This isn't overall correct. Lots of what are casted as insurmountable problems are basic modeling questions. If they are actually completely ignored, then ya, that shop has a bad model, e.g. the shops in 2016 that assumed independent errors across states. https://www.nytimes.com/2020/11/01/opinion/election-forecasts-modeling-flaws.html
538 releases calibration plots for all of their out of sample future forcasts. 538's shop makes predictions that are on average actually very well calibrated. It's a shop level rather than model level reputation, but their performance isn't unknowable. https://projects.fivethirtyeight.com/checking-our-work/
There's also nothing uniquely broken about having n=12 elections. For starters, they forcast states so 600+ polls->outcomes, with of course some multilevel nesting within year. They also forcast house, senate, and governor races, which produces shop level priors.
"polling data we have is relatively sparse.' is just false. There are 25 different polls of Florida right now. Lack of measurement at least today isn't the problem, although it gets sparser the further back you go.
In fact, fundamentals is used as a very weak prior exactly when polls are sparse. By election day I believe its weight is reduced to zero or nearly zero.
"Even small shifts like that matter greatly" is true for only close elections. Nate keeps talking about 1 or 2 standard deviation sized typical errors in the polls. In 2016, Trump was only 1 typical standard error away from winning, the forcast explicitly says what you're warning
Endogeneity is also overblown. If forcasts didn't exist hack political reporters still would. It's not like Comey couldn't read the USA Today and reach the same rationalization. Coming out or staying home based on how close the race is ubiquitous
The alternative is kind of insane. Let's be less systematic in how we evaluate polling and voting on the off chance less informed voters become more likely to turn out. There's clearly signal here. There's clearly people working hard to extract it for us.
The solution is to make people more sophisticated at evaluating forecasts so they in turn demand more transparency and performance evaluations across shops. Sowing general distrust is a poor substitute for specific methodological critiques and solutions.

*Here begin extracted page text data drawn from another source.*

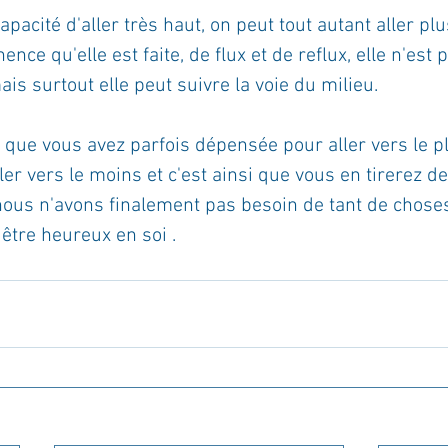
capacité d'aller très haut, on peut tout autant aller plu
nce qu'elle est faite, de flux et de reflux, elle n'est p
ais surtout elle peut suivre la voie du milieu.
e que vous avez parfois dépensée pour aller vers le pl
ler vers le moins et c'est ainsi que vous en tirerez 
ous n'avons finalement pas besoin de tant de choses 
 être heureux en soi . 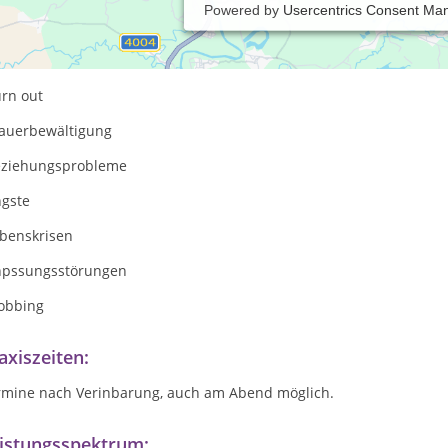
Powered by
Usercentrics Consent Ma
meiner Praxis biete ich Hilfe bei unterschiedlichen Problemlagen w
epressive Verstimmungen
urn out
rauerbewältigung
eziehungsprobleme
ngste
ebenskrisen
npssungsstörungen
obbing
axiszeiten:
rmine nach Verinbarung, auch am Abend möglich.
istungsspektrum: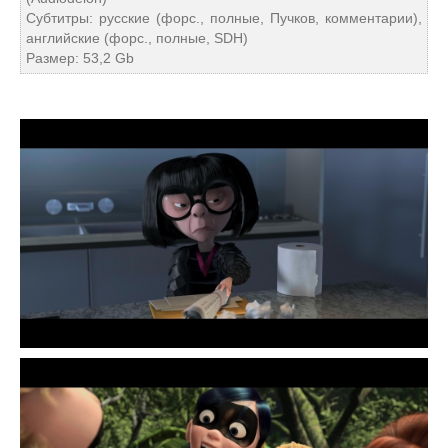
Субтитры: русские (форс., полные, Пучков, комментарии),
английские (форс., полные, SDH)
Размер: 53,2 Gb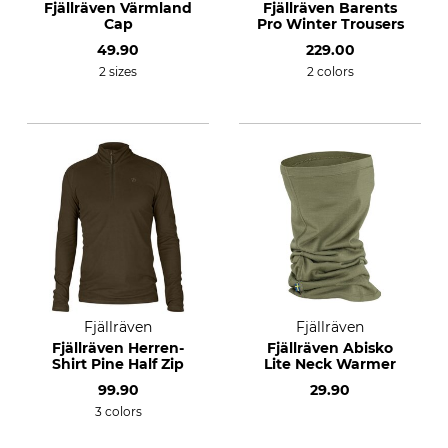
Fjällräven Värmland
Fjällräven Barents
Cap
Pro Winter Trousers
49.90
229.00
2 sizes
2 colors
Fjällräven
Fjällräven
Fjällräven Herren-
Fjällräven Abisko
Shirt Pine Half Zip
Lite Neck Warmer
99.90
29.90
3 colors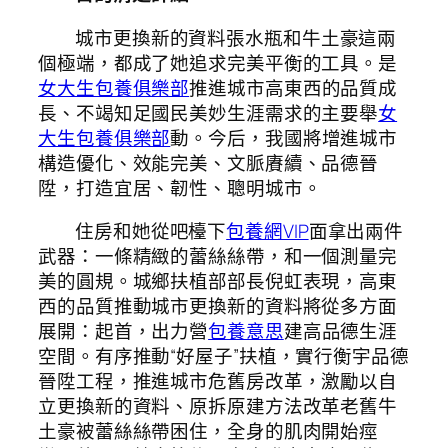
城市更換新的資料張水瓶和牛土豪這兩
個極端，都成了她追求完美平衡的工具。是
女大生包養俱樂部
推進城市高東西的品質成
長、不竭知足國民美妙生涯需求的主要舉
女
大生包養俱樂部
動。今后，我國將增進城市
構造優化、效能完美、文脈賡續、品德晉
陞，打造宜居、韌性、聰明城市。
住房和她從吧檯下
包養網VIP
面拿出兩件
武器：一條精緻的蕾絲絲帶，和一個測量完
美的圓規。城鄉扶植部部長倪虹表現，高東
西的品質推動城市更換新的資料將從多方面
展開：起首，出力營
包養意思
建高品德生涯
空間。有序推動“好屋子”扶植，實行衡宇品德
晉陞工程，推進城市危舊房改革，激勵以自
立更換新的資料、原拆原建方法改革老舊牛
土豪被蕾絲絲帶困住，全身的肌肉開始痙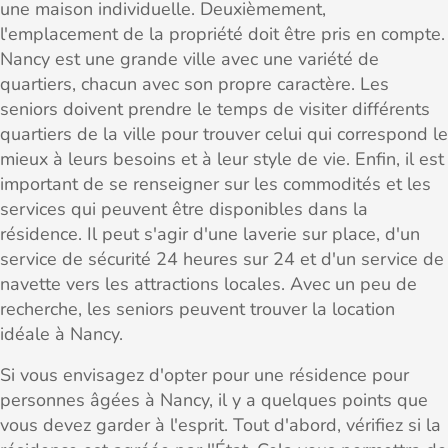
une maison individuelle. Deuxièmement,
l'emplacement de la propriété doit être pris en compte.
Nancy est une grande ville avec une variété de
quartiers, chacun avec son propre caractère. Les
seniors doivent prendre le temps de visiter différents
quartiers de la ville pour trouver celui qui correspond le
mieux à leurs besoins et à leur style de vie. Enfin, il est
important de se renseigner sur les commodités et les
services qui peuvent être disponibles dans la
résidence. Il peut s'agir d'une laverie sur place, d'un
service de sécurité 24 heures sur 24 et d'un service de
navette vers les attractions locales. Avec un peu de
recherche, les seniors peuvent trouver la location
idéale à Nancy.
Si vous envisagez d'opter pour une résidence pour
personnes âgées à Nancy, il y a quelques points que
vous devez garder à l'esprit. Tout d'abord, vérifiez si la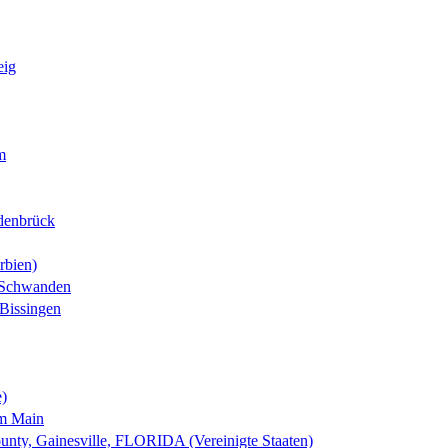
eig
m
denbrück
rbien)
-Schwanden
Bissingen
e)
am Main
nty, Gainesville, FLORIDA (Vereinigte Staaten)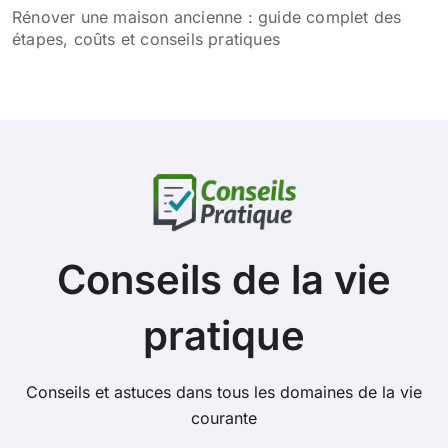
Rénover une maison ancienne : guide complet des
étapes, coûts et conseils pratiques
Conseils de la vie
pratique
Conseils et astuces dans tous les domaines de la vie
courante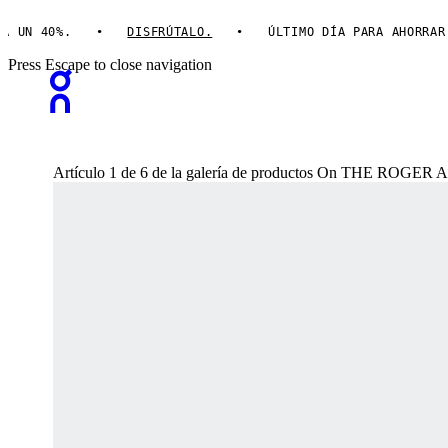
N 40%.
DISFRÚTALO.
ÚLTIMO DÍA PARA AHORRAR HA
Press Escape to close navigation
Artículo 1 de 6 de la galería de productos On THE ROGER 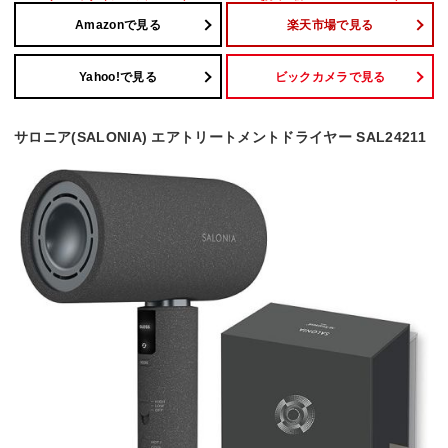
Amazonで見る
楽天市場で見る
Yahoo!で見る
ビックカメラで見る
サロニア(SALONIA) エアトリートメントドライヤー SAL24211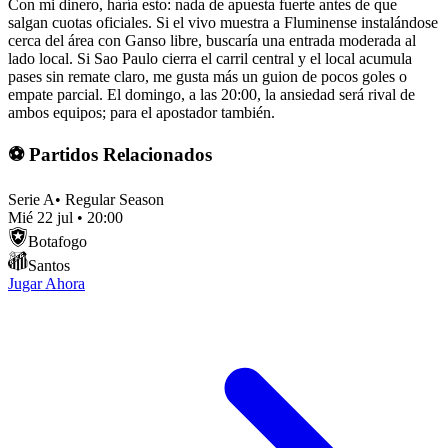
Con mi dinero, haría esto: nada de apuesta fuerte antes de que
salgan cuotas oficiales. Si el vivo muestra a Fluminense instalándose
cerca del área con Ganso libre, buscaría una entrada moderada al
lado local. Si Sao Paulo cierra el carril central y el local acumula
pases sin remate claro, me gusta más un guion de pocos goles o
empate parcial. El domingo, a las 20:00, la ansiedad será rival de
ambos equipos; para el apostador también.
⚽ Partidos Relacionados
Serie A
•
Regular Season
Mié 22 jul
•
20:00
Botafogo
Santos
Jugar Ahora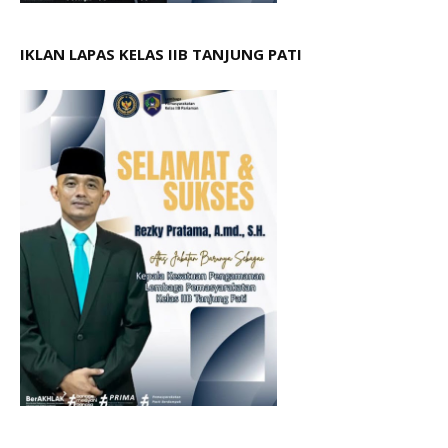
IKLAN LAPAS KELAS IIB TANJUNG PATI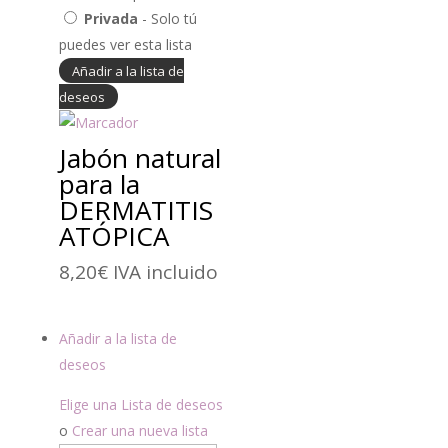
Privada
- Solo tú
puedes ver esta lista
Añadir a la lista de
deseos
Jabón natural
para la
DERMATITIS
ATÓPICA
8,20
€
IVA incluido
Añadir a la lista de
deseos
Elige una Lista de deseos
o
Crear una nueva lista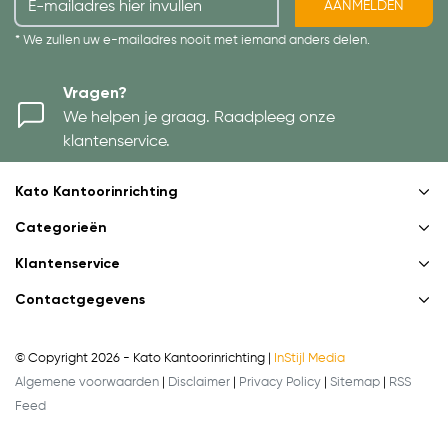
AANMELDEN
* We zullen uw e-mailadres nooit met iemand anders delen.
Vragen?
We helpen je graag. Raadpleeg onze
klantenservice.
Kato Kantoorinrichting
Categorieën
Klantenservice
Contactgegevens
© Copyright 2026 - Kato Kantoorinrichting |
InStijl Media
Algemene voorwaarden
|
Disclaimer
|
Privacy Policy
|
Sitemap
|
RSS
Feed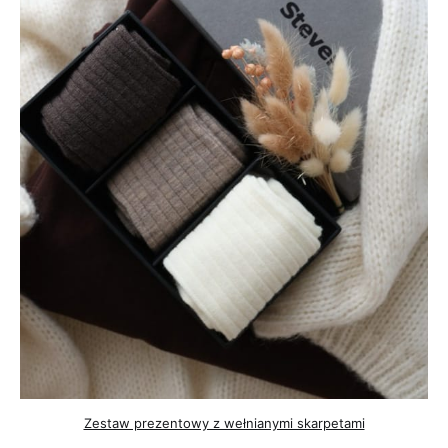
Zestaw prezentowy z wełnianymi skarpetami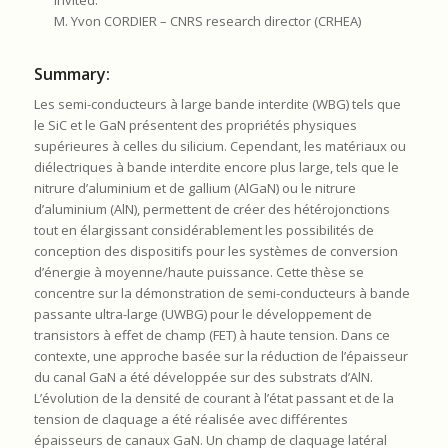
Invited:
M. Yvon CORDIER – CNRS research director (CRHEA)
Summary:
Les semi-conducteurs à large bande interdite (WBG) tels que
le SiC et le GaN présentent des propriétés physiques
supérieures à celles du silicium. Cependant, les matériaux ou
diélectriques à bande interdite encore plus large, tels que le
nitrure d’aluminium et de gallium (AlGaN) ou le nitrure
d’aluminium (AlN), permettent de créer des hétérojonctions
tout en élargissant considérablement les possibilités de
conception des dispositifs pour les systèmes de conversion
d’énergie à moyenne/haute puissance. Cette thèse se
concentre sur la démonstration de semi-conducteurs à bande
passante ultra-large (UWBG) pour le développement de
transistors à effet de champ (FET) à haute tension. Dans ce
contexte, une approche basée sur la réduction de l’épaisseur
du canal GaN a été développée sur des substrats d’AlN.
L’évolution de la densité de courant à l’état passant et de la
tension de claquage a été réalisée avec différentes
épaisseurs de canaux GaN. Un champ de claquage latéral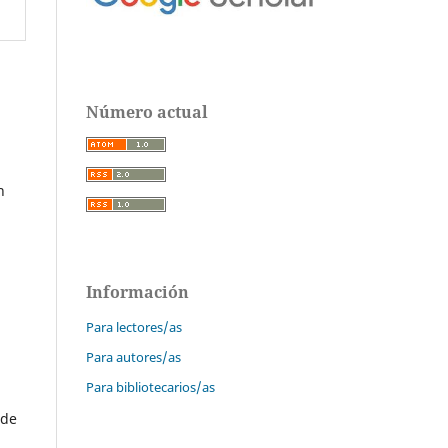
Número actual
n
Información
Para lectores/as
Para autores/as
Para bibliotecarios/as
 de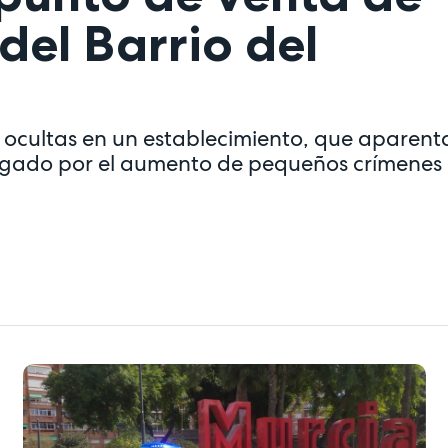
del Barrio del
na ocultas en un establecimiento, que aparen
stigado por el aumento de pequeños crímenes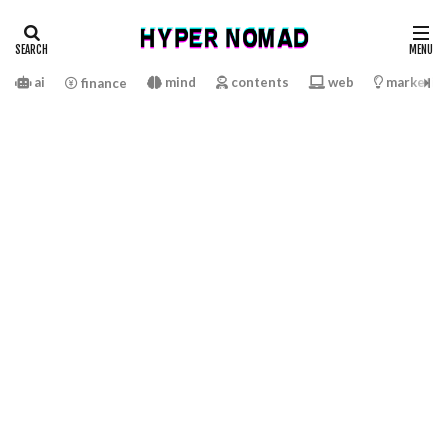
ai
mind
contents
web
marketin
finance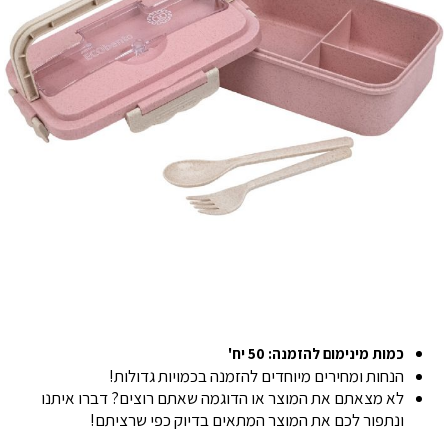
כמות מינימום להזמנה: 50 יח'
הנחות ומחירים מיוחדים להזמנה בכמויות גדולות!
לא מצאתם את המוצר או הדוגמה שאתם רוצים? דברו איתנו
ונתפור לכם את המוצר המתאים בדיוק כפי שרציתם!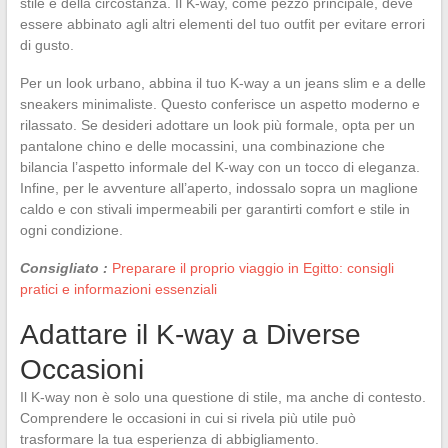
stile e della circostanza. Il K-way, come pezzo principale, deve
essere abbinato agli altri elementi del tuo outfit per evitare errori
di gusto.
Per un look urbano, abbina il tuo K-way a un jeans slim e a delle
sneakers minimaliste. Questo conferisce un aspetto moderno e
rilassato. Se desideri adottare un look più formale, opta per un
pantalone chino e delle mocassini, una combinazione che
bilancia l’aspetto informale del K-way con un tocco di eleganza.
Infine, per le avventure all’aperto, indossalo sopra un maglione
caldo e con stivali impermeabili per garantirti comfort e stile in
ogni condizione.
Consigliato :
Preparare il proprio viaggio in Egitto: consigli
pratici e informazioni essenziali
Adattare il K-way a Diverse
Occasioni
Il K-way non è solo una questione di stile, ma anche di contesto.
Comprendere le occasioni in cui si rivela più utile può
trasformare la tua esperienza di abbigliamento.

We should be so lucky to have the social sciences start systematically documenting even our trash in-sample performance like good forcasters routinely do for their future genuinely out of sample performance.
2016 was special because so many cheap copycats of 538 sprung up, NYT, Wang, etc. with aweful one time >99% clinton forecasts. Sturgeon's law- 90% of anything is crap applies. Skeptical should be the default all the time- and then there are formal ways for a model to earn trust.